MOJOKERTO – Absennya sejumlah pemain inti saat PS Mojokerto Putra (PSMP) bermain di babak 64 besar Piala Indonesia, Senin (10/12), diakui cukup memengaruhi stabilitas permainan tim di lapangan.
Selain minimnya variasi serangan, pertahanan The Lasmojo juga tidak sekokoh kala mereka bermain di kompetisi Liga 2. Meski beberapa posisi telah diisi pemain pelapis, namun hal itu belum cukup menjamin Laskar Majapahit mampu lolos sampai ke fase puncak.
Namun, kondisi itu diakui pelatih PSMP, Jamal Yastro sebagai situasi yang tak bisa dipaksakan. Pasalnya, manajemen memberikan keleluasaan kepada beberapa pemain untuk tidak wajib hadir saat PSMP berlaga di Piala Indonesia.
Selain kontrak kerja sama yang akan segera berakhir, faktor jarak dan akomodasi juga menjadi pertimbangan manajemen. Terutama terhadap pemain yang berasal dari kawasan Indonesia timur.
Dimana, minimnya transportasi menjadi persoalan serius para pemain bisa berkumpul kembali usai libur selama hampir tiga pekan.

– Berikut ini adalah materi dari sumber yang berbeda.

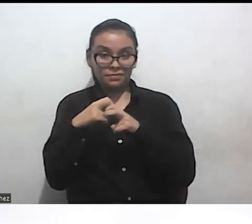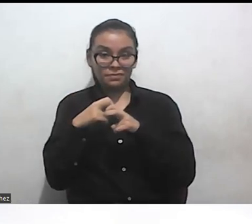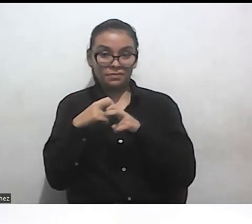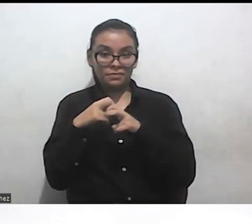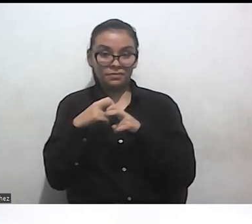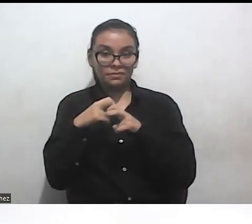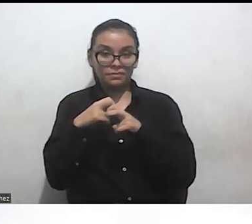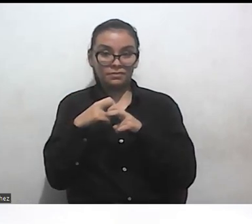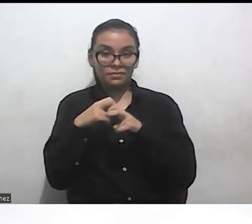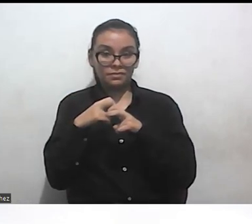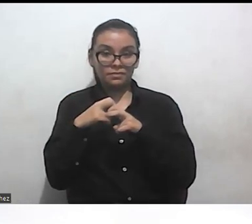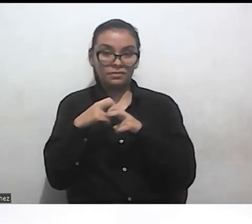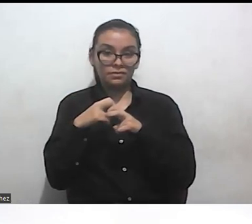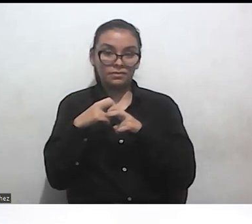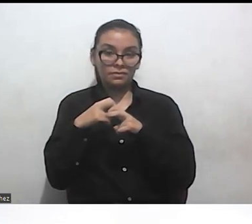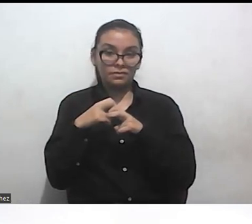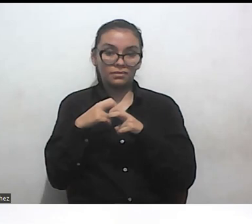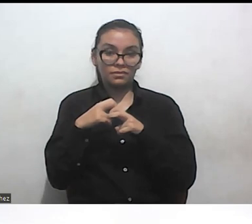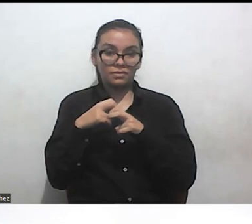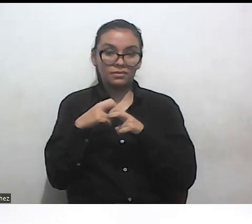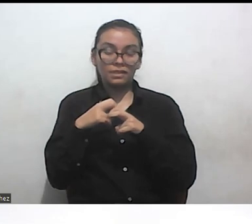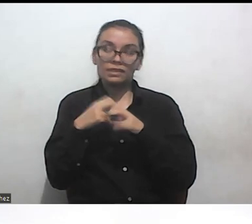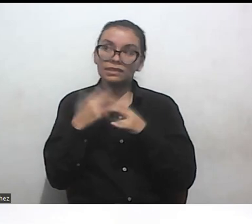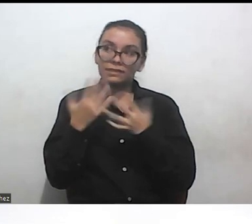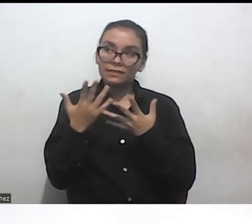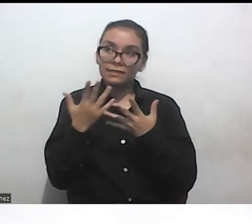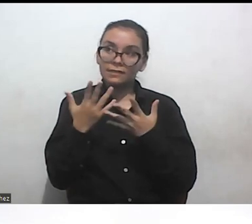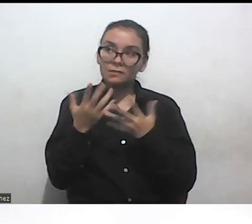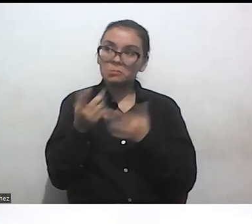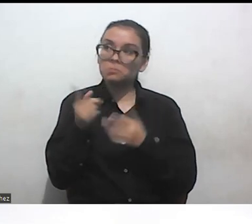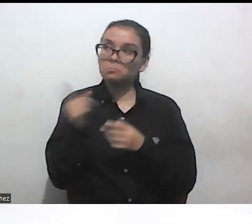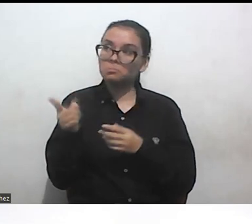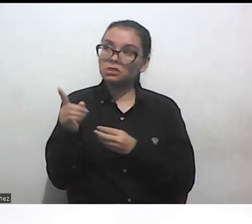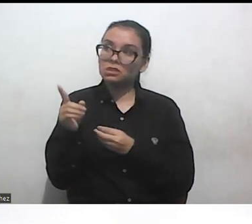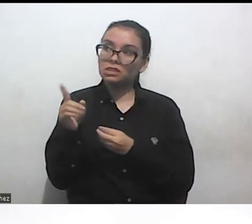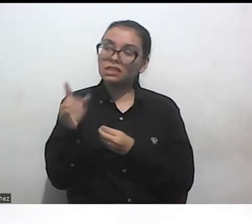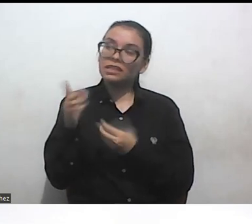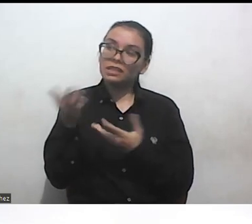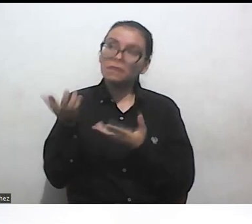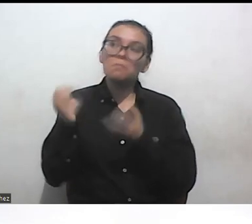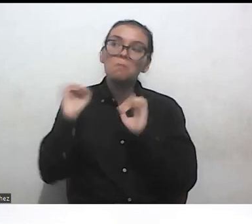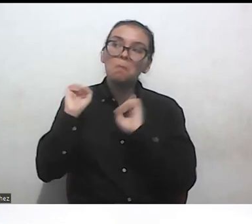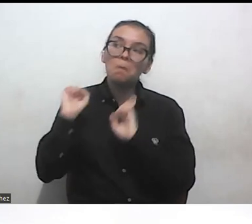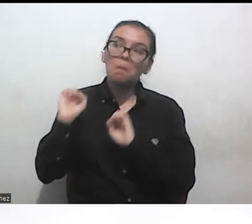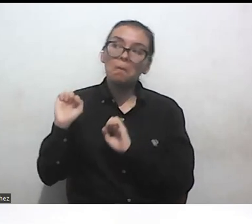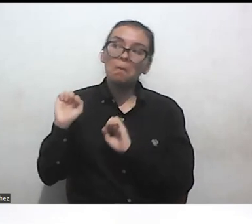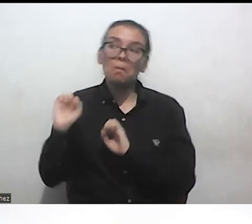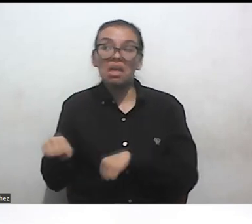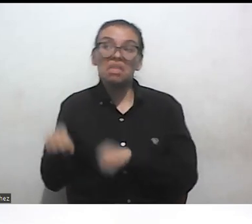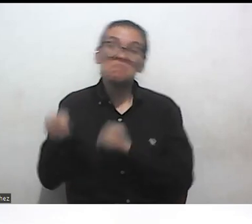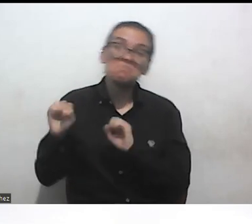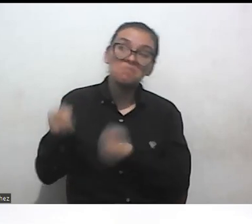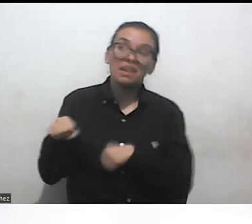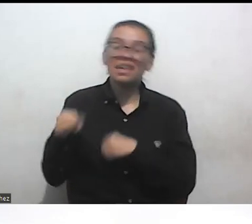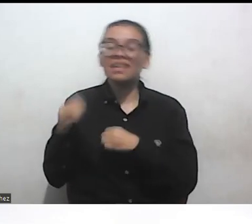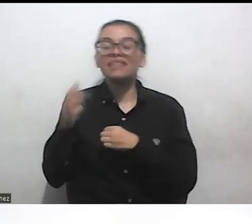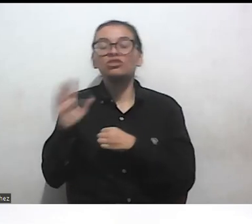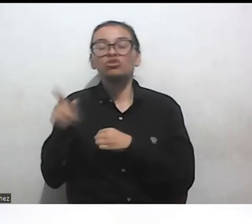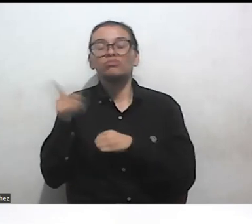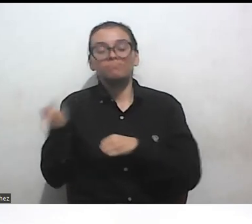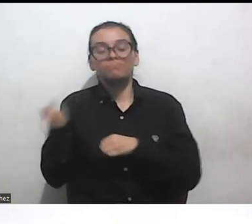si nosotros pensamos en el capacitismo y aquí llevo como al tema de interseccionalidad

’’Kalau soal kontrak, memang sampai Desember. Manajemen memang tidak memanggil semua pemain, ada beberapa yang tidak dipanggil karena jarak dengan asal mereka yang sangat jauh. Sementara Piala Indonesia ini tidak setiap minggu ada pertandingan,’’ terang Jamal.
Kendati demikian, dia memastikan bahwa pola dan strategi bermain Indra Setiawan dkk tidak banyak berubah dari sebelumnya. Meski terdapat penurunan kualitas, namun hal itu wajar.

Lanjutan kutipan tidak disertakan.